Of course, you know how the story goes – once the wooden horse was rolled inside the city walls, after the Trojans had gone to sleep and under the cover of darkness, the Greek soldiers who were hiding inside the horse crept out and opened the gates to their fellow countrymen.

And if you know anything about the Trojan Horses of today, you'll see the parallels that can be drawn between the two: the horse and the malware.

Yesteryear's ancient Greeks (or the Greeks in that particular story anyway!) are today's malware programmers. They have created a product which for all intents and purposes looks harmless, fun or even useful and they convince you to download it – or accept it within your city walls, if you will. You do so, not suspecting anything is wrong, and then as soon as YOUR Trojan.Zbot Activity 15 Trojan Horse is installed on your computer, it will cause you untold misery – just as it did all those years go for the Trojans.

Trojan.Zbot Activity 15 Trojans are one of the nastier types of malware and their characteristics run the gamut of everything from annoying (pop-up windows) to downright dangerous.
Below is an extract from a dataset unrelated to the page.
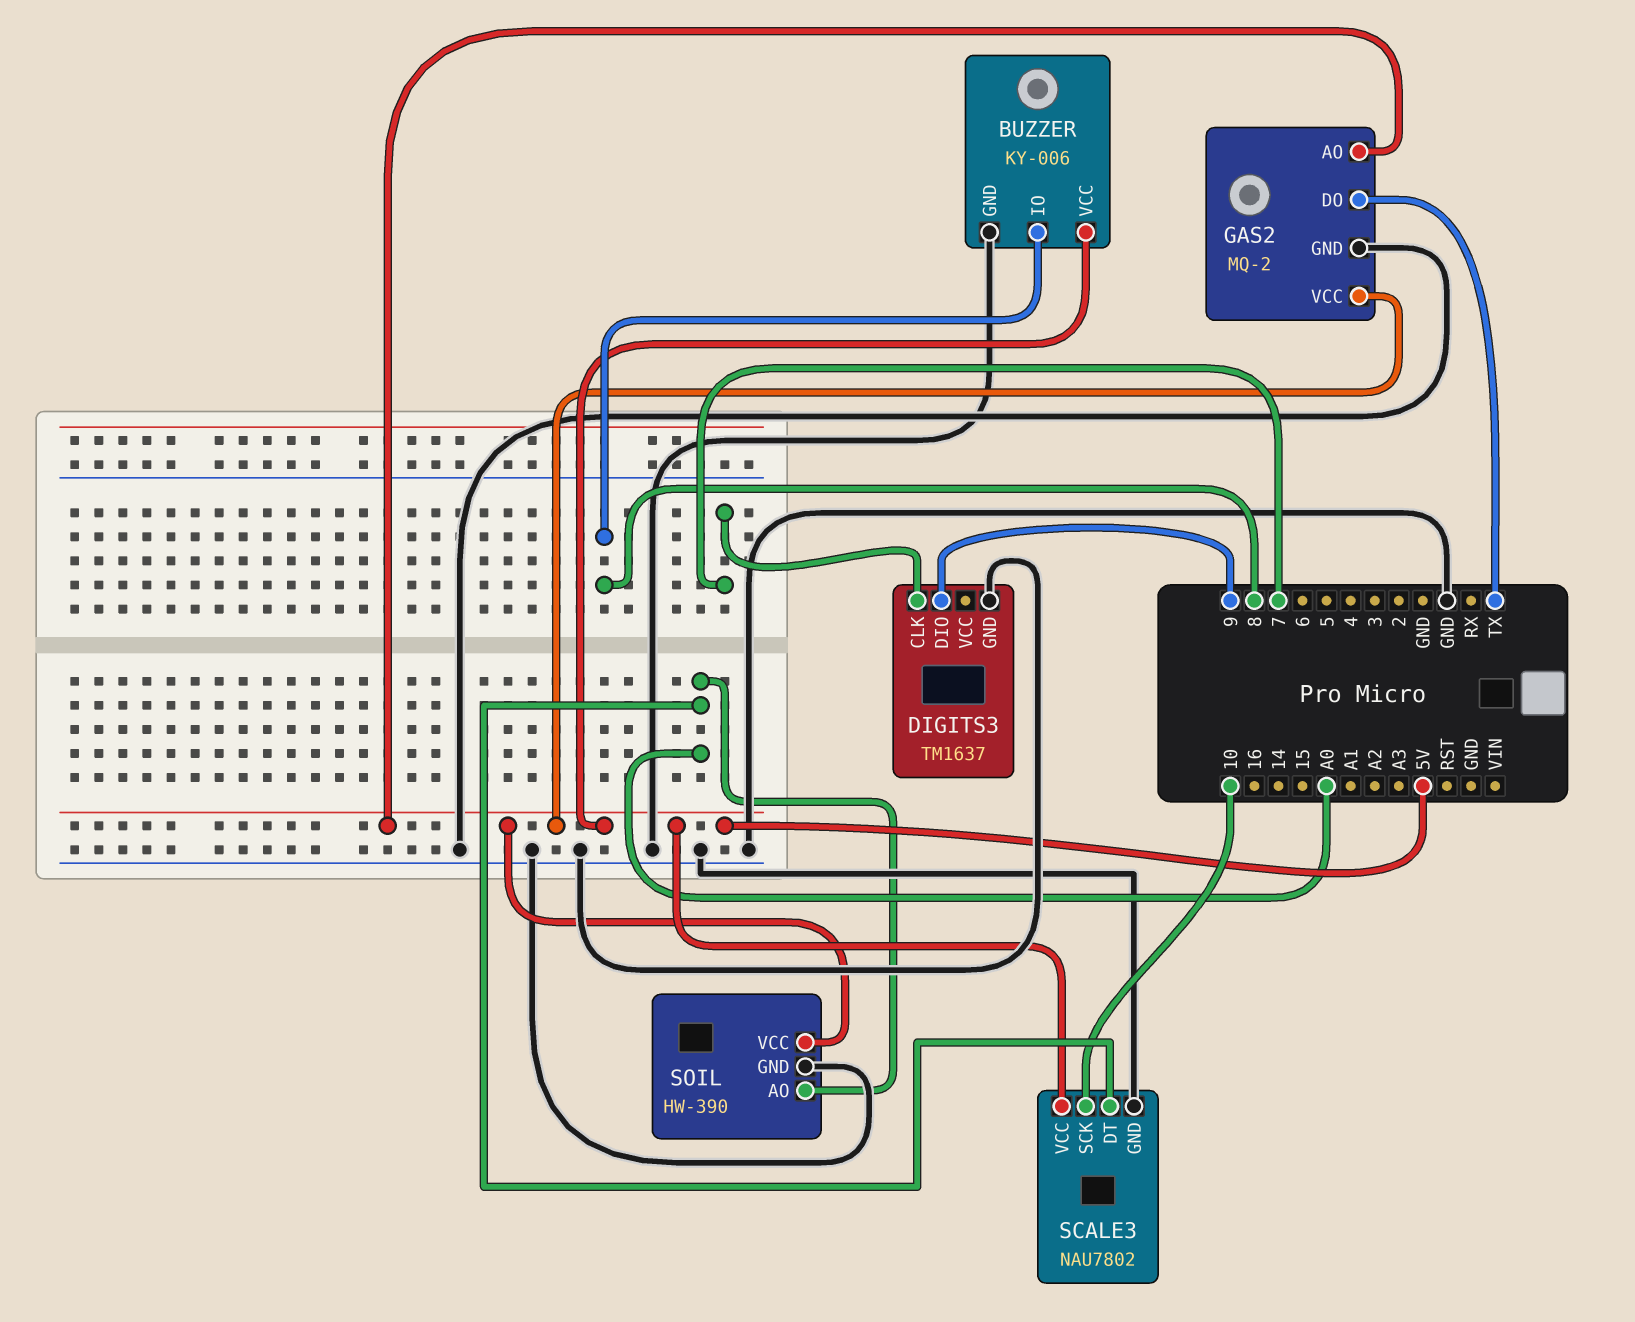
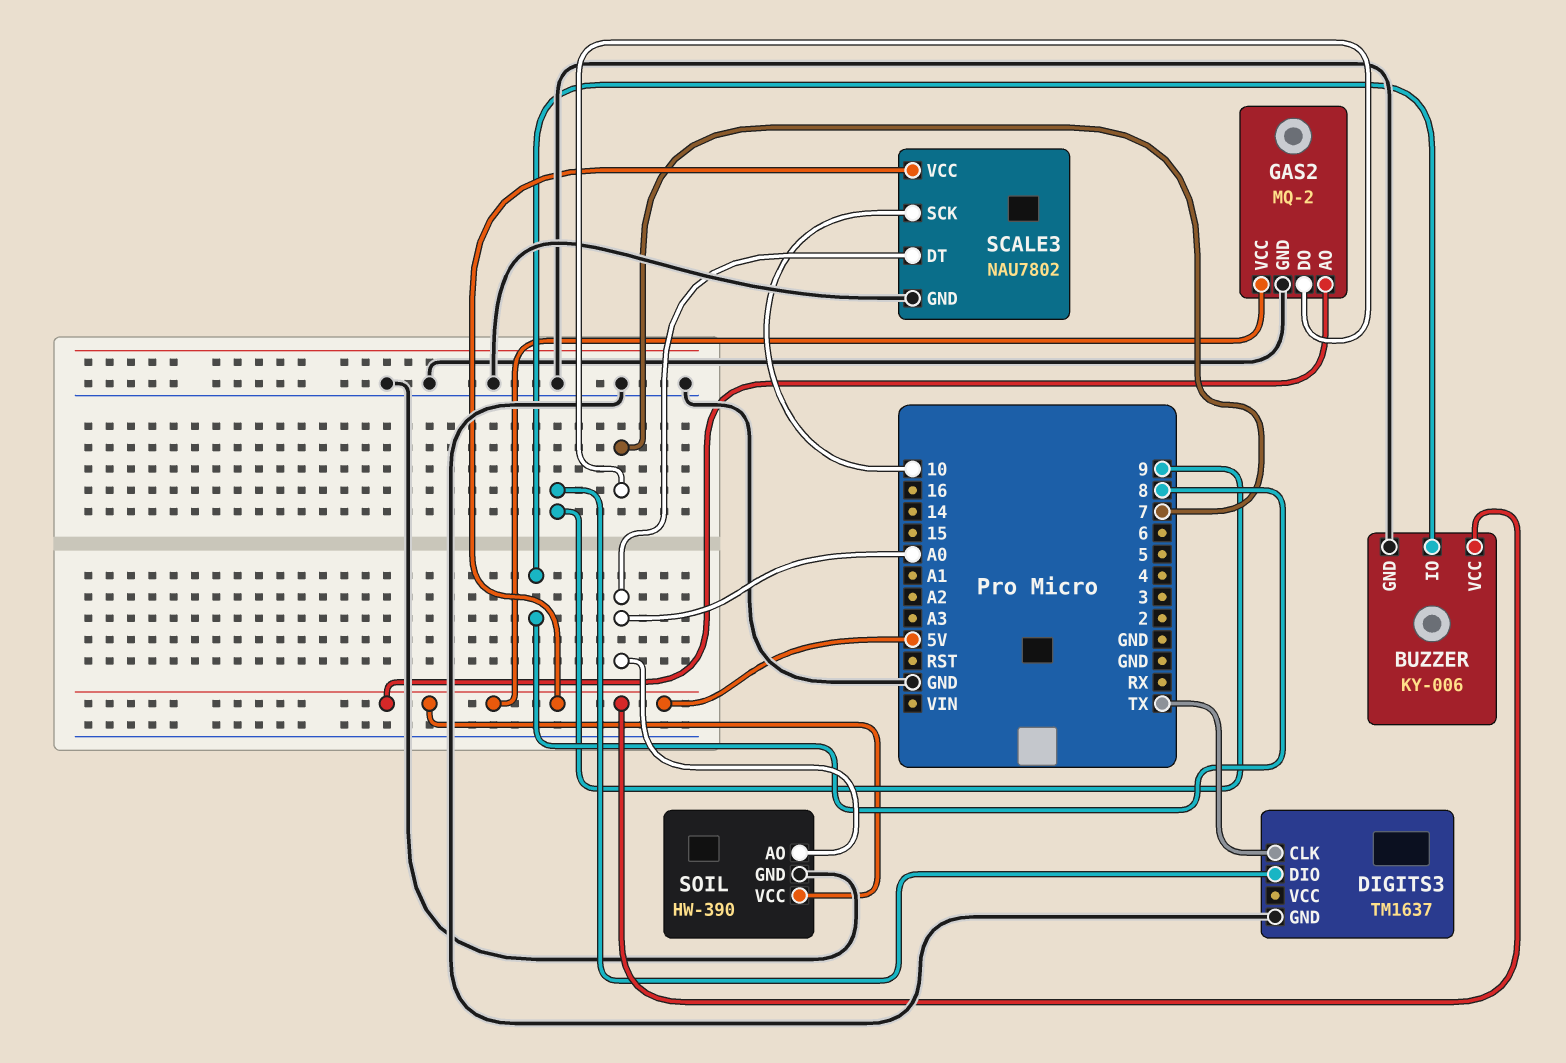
DIGITS3 pin CLK: 7 -> TX
GAS2 pin DO: TX -> 7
Some of their favorite things to do are to damage your files beyond repair, corrupt your data, weaken your PC's security, and even install more malware on your machine. Some Trojan.Zbot Activity 15 variants install keyloggers which are designed to steal your data by monitoring which keys you're typing. Put simply, if you have a Trojan on your computer, you want rid of it – and quick.

As touched upon above, in the majority of cases you will be the one who is ultimately responsible for the download – because you've been tricked into downloading the Trojan.Zbot Activity 15. There are a number of ways that Trojans present themselves to you – all of them seemingly innocuous.

Spam email and instant messenger apps are big culprits, and will try and tempt you into installing the Trojan Horse through various enticing links or attachments. Peer to Peer files are another popular method used by malicious software programs. You may even find yourself at the mercy of a Trojan Horse simply by visiting a website that has been targeted by the programmer, which, while still extremely annoying, means that at least you can't really blame yourself for clicking on a rogue link in an email!

To remove Trojan.Zbot Activity 15 virus and other threats that may have been installed on your computer, please follow the removal guide below. If you have questions, leave a down comment below. I will be more than happy to help you. Good luck and be safe online!

Written by Michael Kaur,

Trojan.Zbot Activity 15 Removal Guide:

1. First of all, download recommended anti-malware software and run a full system scan. It will detect and remove this infection from your computer.

NOTE: If you are using Internet Explorer and can't download anti-malware software because "Your current security settings do not allow this file to be downloaded" then please reset IE security settings and try again.

2. Download and run TDSSKiller. Press the button Start scan for the utility to start scanning.

3. Wait for the scan and disinfection process to be over. Then click Continue. Please reboot your computer after the disinfection is over.